Why Redis for Caching?

  • Fast in-memory access for hot data
  • Rich data structures (strings, sets, sorted sets)
  • Pub/sub for cache invalidation
  • TTL built-in

Why Background Jobs?

  • Non-blocking user experience
  • Retry logic for unreliable external integrations
  • Rate limiting for API calls to external systems
  • Scheduled tasks (nightly reports, cleanups)

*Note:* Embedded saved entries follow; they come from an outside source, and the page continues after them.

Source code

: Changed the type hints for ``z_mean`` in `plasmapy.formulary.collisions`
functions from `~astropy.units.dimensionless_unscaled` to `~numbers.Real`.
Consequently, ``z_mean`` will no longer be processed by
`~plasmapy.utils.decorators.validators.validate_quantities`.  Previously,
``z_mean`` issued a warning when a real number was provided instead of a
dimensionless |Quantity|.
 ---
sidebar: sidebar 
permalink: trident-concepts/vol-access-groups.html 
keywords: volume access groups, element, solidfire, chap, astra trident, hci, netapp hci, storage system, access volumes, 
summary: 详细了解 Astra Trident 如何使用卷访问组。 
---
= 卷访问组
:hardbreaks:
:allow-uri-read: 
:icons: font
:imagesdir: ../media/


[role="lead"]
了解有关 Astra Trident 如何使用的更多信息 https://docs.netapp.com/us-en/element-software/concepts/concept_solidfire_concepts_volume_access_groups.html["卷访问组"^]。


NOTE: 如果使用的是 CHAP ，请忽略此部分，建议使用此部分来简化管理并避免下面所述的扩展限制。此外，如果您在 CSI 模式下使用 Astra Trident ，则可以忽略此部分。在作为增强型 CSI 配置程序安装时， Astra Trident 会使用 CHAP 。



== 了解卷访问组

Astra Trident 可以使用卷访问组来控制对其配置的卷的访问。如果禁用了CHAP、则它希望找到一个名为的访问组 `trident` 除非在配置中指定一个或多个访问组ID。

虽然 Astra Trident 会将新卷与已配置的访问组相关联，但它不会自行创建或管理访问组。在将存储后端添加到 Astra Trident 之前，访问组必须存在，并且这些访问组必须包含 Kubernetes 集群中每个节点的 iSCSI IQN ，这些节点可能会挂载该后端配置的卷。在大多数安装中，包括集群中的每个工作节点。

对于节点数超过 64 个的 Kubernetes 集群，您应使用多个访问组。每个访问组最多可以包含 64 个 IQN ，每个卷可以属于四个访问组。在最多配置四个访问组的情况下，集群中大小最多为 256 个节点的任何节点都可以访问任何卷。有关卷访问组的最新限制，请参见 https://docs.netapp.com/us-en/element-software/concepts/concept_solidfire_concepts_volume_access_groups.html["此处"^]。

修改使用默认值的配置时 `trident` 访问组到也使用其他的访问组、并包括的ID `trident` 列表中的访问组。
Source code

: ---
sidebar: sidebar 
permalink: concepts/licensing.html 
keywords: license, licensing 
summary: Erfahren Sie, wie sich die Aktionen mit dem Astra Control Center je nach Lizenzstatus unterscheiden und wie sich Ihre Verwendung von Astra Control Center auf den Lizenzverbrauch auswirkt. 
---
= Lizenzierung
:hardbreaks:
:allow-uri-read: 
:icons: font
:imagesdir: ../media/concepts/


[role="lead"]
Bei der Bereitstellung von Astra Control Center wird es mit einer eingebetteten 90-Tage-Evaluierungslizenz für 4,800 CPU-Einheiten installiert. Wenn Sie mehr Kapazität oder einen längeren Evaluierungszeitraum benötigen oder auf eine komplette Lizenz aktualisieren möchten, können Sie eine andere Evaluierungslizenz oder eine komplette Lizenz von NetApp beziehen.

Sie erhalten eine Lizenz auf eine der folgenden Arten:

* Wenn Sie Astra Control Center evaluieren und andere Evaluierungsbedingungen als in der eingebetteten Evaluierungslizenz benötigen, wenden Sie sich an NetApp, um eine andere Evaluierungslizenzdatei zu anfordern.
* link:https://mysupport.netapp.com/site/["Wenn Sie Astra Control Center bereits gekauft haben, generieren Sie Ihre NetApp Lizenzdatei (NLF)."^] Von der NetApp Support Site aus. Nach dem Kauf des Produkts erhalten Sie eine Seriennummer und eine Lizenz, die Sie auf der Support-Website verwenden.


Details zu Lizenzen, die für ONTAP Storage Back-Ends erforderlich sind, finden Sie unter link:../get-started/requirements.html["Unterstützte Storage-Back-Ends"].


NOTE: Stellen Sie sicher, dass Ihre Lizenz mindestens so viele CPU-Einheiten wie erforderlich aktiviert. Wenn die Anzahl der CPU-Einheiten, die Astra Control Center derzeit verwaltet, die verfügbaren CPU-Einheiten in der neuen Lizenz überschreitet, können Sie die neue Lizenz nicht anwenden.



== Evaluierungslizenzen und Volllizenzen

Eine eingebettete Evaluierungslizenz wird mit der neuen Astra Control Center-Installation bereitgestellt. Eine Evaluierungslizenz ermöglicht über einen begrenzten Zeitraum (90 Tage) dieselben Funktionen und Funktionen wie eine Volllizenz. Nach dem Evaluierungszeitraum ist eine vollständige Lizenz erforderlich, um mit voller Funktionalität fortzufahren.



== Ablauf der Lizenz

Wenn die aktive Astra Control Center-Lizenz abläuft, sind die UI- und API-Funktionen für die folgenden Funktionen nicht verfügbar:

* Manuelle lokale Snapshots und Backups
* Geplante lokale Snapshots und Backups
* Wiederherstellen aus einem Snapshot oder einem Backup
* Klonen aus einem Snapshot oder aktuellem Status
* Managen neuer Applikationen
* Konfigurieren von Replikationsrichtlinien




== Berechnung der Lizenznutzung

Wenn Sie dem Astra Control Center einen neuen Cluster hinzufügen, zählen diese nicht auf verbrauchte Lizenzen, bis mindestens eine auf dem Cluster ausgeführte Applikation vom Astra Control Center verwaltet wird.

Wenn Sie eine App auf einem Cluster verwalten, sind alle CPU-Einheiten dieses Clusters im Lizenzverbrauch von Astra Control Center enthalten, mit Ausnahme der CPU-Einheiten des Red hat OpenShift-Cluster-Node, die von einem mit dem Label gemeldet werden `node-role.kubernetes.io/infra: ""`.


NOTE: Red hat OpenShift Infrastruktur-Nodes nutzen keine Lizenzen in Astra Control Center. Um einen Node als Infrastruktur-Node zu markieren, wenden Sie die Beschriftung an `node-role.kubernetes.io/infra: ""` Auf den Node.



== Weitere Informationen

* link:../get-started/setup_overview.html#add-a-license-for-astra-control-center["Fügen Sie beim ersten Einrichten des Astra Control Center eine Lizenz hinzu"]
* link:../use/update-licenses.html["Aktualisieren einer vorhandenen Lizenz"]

MVP Implementation (MVP.0)

Infrastructure Stack:

  • Database: PostgreSQL 15+ (single instance + read replica)
  • Cache: Redis 7+ (single instance, persistence enabled)
  • Message Queue: Redis Streams (upgrade to Kafka in V1)
  • Container Orchestration: Kubernetes (GKE, EKS, or AKS)
  • CDN: CloudFront or Cloudflare
  • Object Storage: S3-compatible (AWS S3, Backblaze B2)
  • Monitoring: OpenTelemetry + Prometheus + Grafana

Enabled Patterns:

  • Event publishing via transactional outbox
  • Background job processing (iCal import, search reindex)
  • Redis caching for permissions and availability
  • Basic event bus with at-least-once delivery

Deferred to V1:

  • Kafka/PubSub for high-throughput event streaming
  • Multi-region database replication
  • Advanced caching (multi-level, warming strategies)
  • Auto-scaling worker pools
  • Event replay and time-travel debugging

Future Enhancements

V1.0: Event Streaming Platform

  • Migrate to Kafka or Google Pub/Sub
  • Event schema registry for versioning
  • Stream processing (aggregate metrics in real-time)
  • Event sourcing for critical domains

V1.1: Advanced Caching

  • Cache warming on data updates
  • Predictive caching based on access patterns
  • Multi-region cache replication
  • Cache hit ratio monitoring and optimization

V1.2: Database Scaling

  • Horizontal sharding by org_id
  • Automated shard rebalancing
  • Read replica routing by query type
  • Connection pooling optimization

V2.0: Microservices Evolution

  • Full microservices decomposition
  • Service mesh (Istio, Linkerd)
  • gRPC for inter-service communication
  • API gateway with rate limiting and circuit breaking

V2.1: Data Pipeline Modernization

  • Real-time streaming to data warehouse
  • Change data capture (Debezium) for sync
  • Data lake for historical event archives
  • ML model serving infrastructure

Operational Notes

Monitoring & Observability

Key Metrics:

  • Events: Publish latency, consumer lag, event throughput
  • Jobs: Queue depth, job duration, failure rate
  • Cache: Hit/miss ratio, eviction rate, memory usage
  • Database: Connection pool utilization, query latency, replication lag

Alerting Thresholds:

  • Critical: Database unavailable, event bus down, job queue overflow
  • Warning: High cache miss rate, slow query detected, outbox backlog

Performance Targets

MVP (Villa-only):

  • API response time: p95 < 200ms
  • Event publish latency: < 1s
  • Job execution: 95% within 5 minutes
  • Cache hit ratio: > 80%
  • Database queries: p95 < 50ms

V1 (Multi-property):

  • API response time: p95 < 150ms
  • Event publish latency: < 500ms
  • Job execution: 95% within 2 minutes
  • Cache hit ratio: > 90%

Deployment Strategy

MVP: Blue/green deployment with manual rollout V1: Canary deployment with automated rollback V2: Progressive delivery with feature flags

Disaster Recovery

RTO (Recovery Time Objective): 1 hour RPO (Recovery Point Objective): 5 minutes

DR Procedures:

  • Automatic failover to standby replica
  • Restore from point-in-time backup
  • Replay events from last checkpoint
  • Validate data consistency before cutover

Physical Schema

See 001_initial_schema.sql for complete CREATE TABLE statements.

Summary:

  • 4 primary tables: events, outbox, jobs, cache_metadata
  • 15+ indexes for query performance
  • Partitioning strategies for events and jobs
  • Row-Level Security policies for multi-tenancy


Implementation Priority: HIGH - Cross-cutting infrastructure must be established before domain services can operate reliably.